Padre Misericordioso

Durante la noche de este martes 15 de noviembre, nuestra comunidad de Padre Misericordioso nos llama a la reflexión: preguntarnos qué dejamos de hacer para desconocer en el postergado su condición de persona.

¿Cuántas veces vamos andando por la vida y vemos como un hombre abandonado por el mundo, duerme en la calle? ¿Cuántas veces nos encontramos deambulando y vemos a esa niña, que debería estar en la escuela y jugando, vendiendo mesa por mesa algún producto? ¿Y cuántas otras ocasiones similares se nos atraviesan día a día en donde una persona se ve presa de un presente carente oportunidades? Seguramente muchas.

La realidad de estas personas nos conmueve sin lugar a dudas. La utopía de erradicar ese dolor y ese abandono se vuelve una meta soñada. Nadie merece estar durmiendo en la calle, nadie merece no poder acceder a la educación.

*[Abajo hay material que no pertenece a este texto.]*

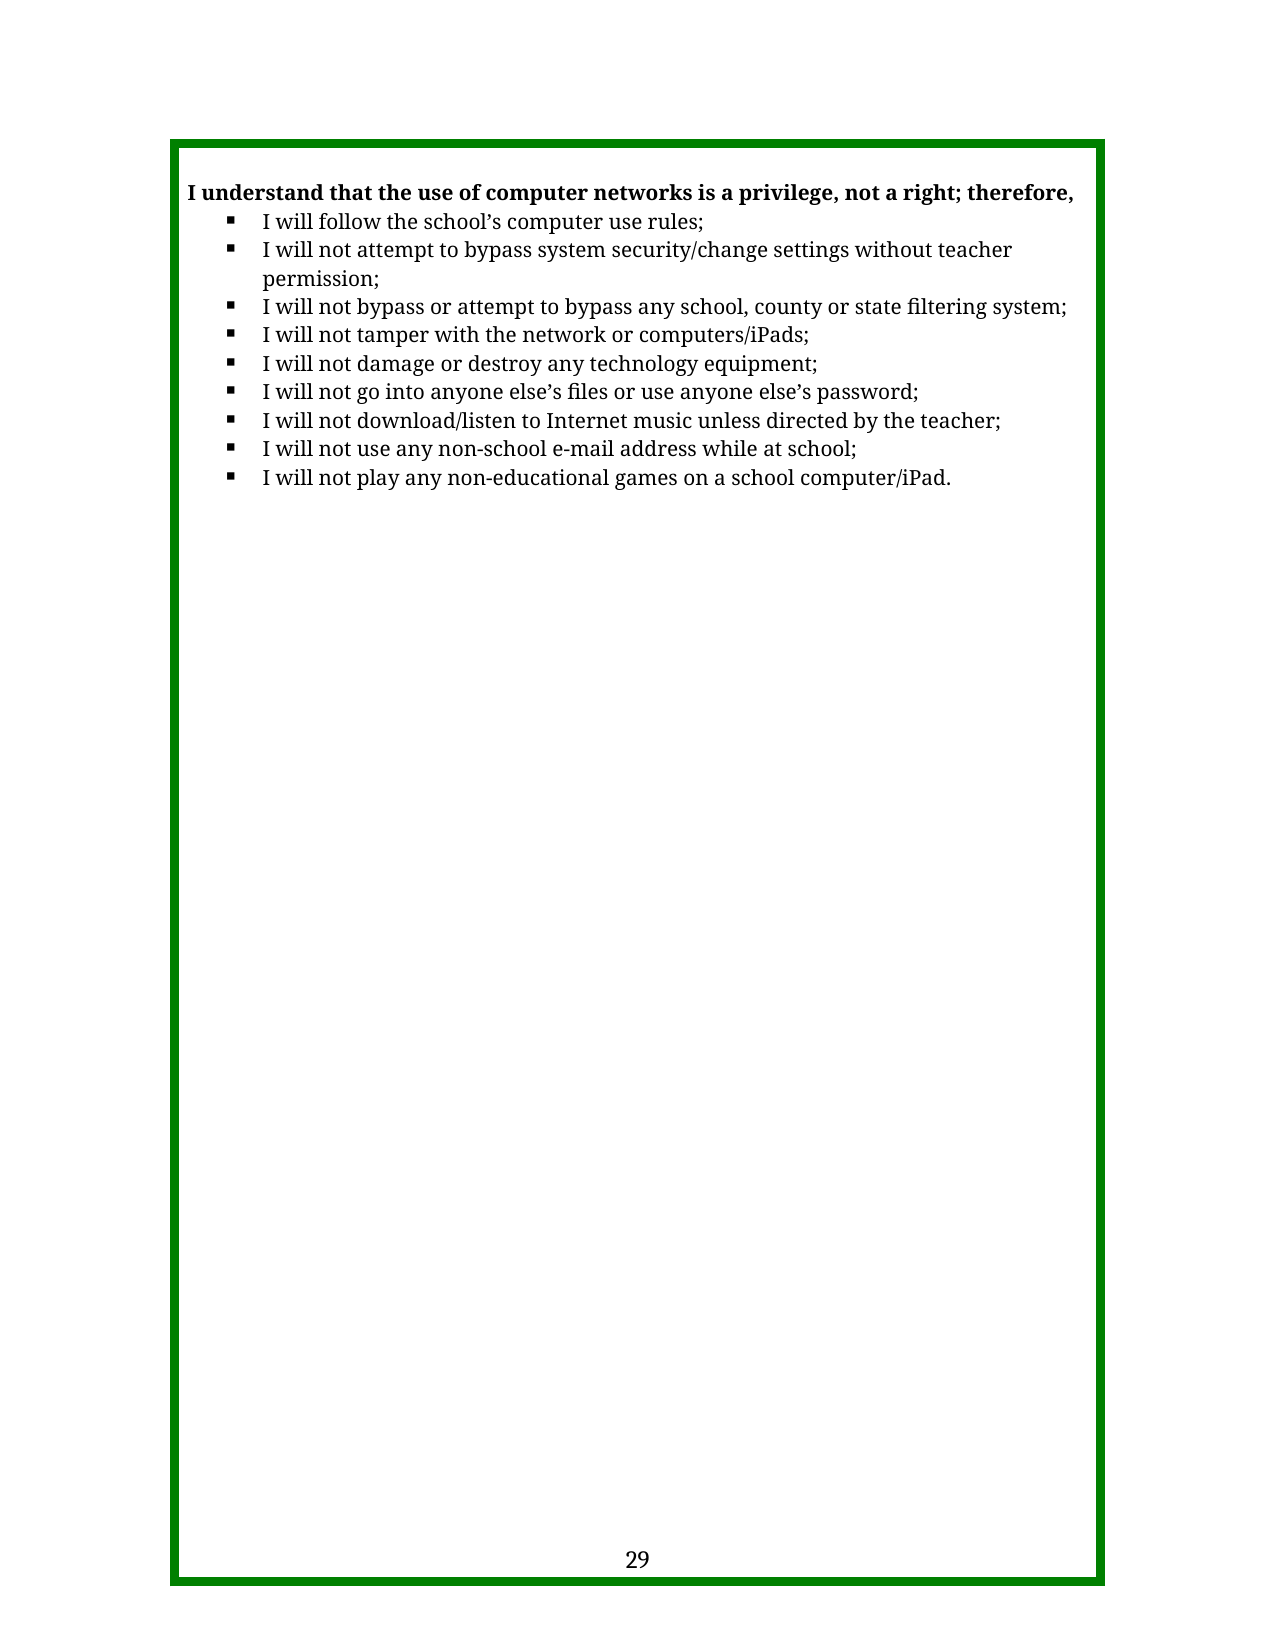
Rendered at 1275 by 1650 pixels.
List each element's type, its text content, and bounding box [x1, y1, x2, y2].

Nadie quiere que esto suceda. Y sin embargo, el mundo avanza y los va dejando atrás.

Si de verdad nos preocupamos por estos flagelos, ¿por qué continúan? ¿por qué se acrecentan? Indudablemente, hay algo más profundo que la simple empatía. Hemos perdido la capacidad de ver y abrazar la vida: una acción que implica mucho más que ilusionarnos con esa solución y que por lo general, pretendemos que lo resuelva un tercero.

Esperar que alguien más tome las riendas mientras nosotros no hacemos nada, es desentendernos. Y preferimos que así sea. El mundo trabaja también para que todos estemos más cómodos, pero también más alejados entre nosotros. La distancia nos quita la posibilidad del encuentro. Y la falta de encuentro, no permite dialogar.

En la comodidad de nuestras casas, ahora creemos que podemos resolverlo todo desde el celular y en un solo día: pero es evidente que no nos lleva a ningún lado. Necesitamos frenar un poco, para volver a escucharnos, y en la mesa común poder conocer la realidad de quien piensa distinto, para encontrar la solución del consenso.

El Papa Francisco desde que asumió como Sumo Pontífice de la Iglesia, nos mostró -y sigue mostrando- que las diferencias, lejos de ser obstáculos, pueden transformarse en oportunidades para entender porqué nos distanciamos. Pero no solo de los que me rodean, si no de los que el mundo descarta. Porque vivir en la calle, no tener acceso a la educación o recaer en las drogas, son realidades con las que tenemos que empezar a lidiar, porque también son diferencias: la de una vida plena y la del abandono.

Allí está la verdadera grieta. Habrá que sellarla, o al menos construir puentes. Ya es tiempo de ponernos de acuerdo entre nosotros y empezar hoy mismo a darle una solución estas realidades que nadie merece vivir. Las oportunidades tienen que ser para todos.

Como dijo el Papa Francisco, «necesitamos instaurar esta cultura del encuentro, porque ni las ideas ni los conceptos se aman; se aman las personas. La verdadera entrega surge del amor a hombres y mujeres, niños y ancianos, pueblos y comunidades. Rostros y nombres que llenan el corazón».

Y si por algún lado tenemos que comenzar, que sea siempre en las periferias, con los más olvidados; pero no para que continúen sobreviviendo, sino viviendo como cada uno de nosotros. Abracemos la vida como nunca y devolvamos lo que la vorágine del mundo no ha podido resolver: dejar de excluir.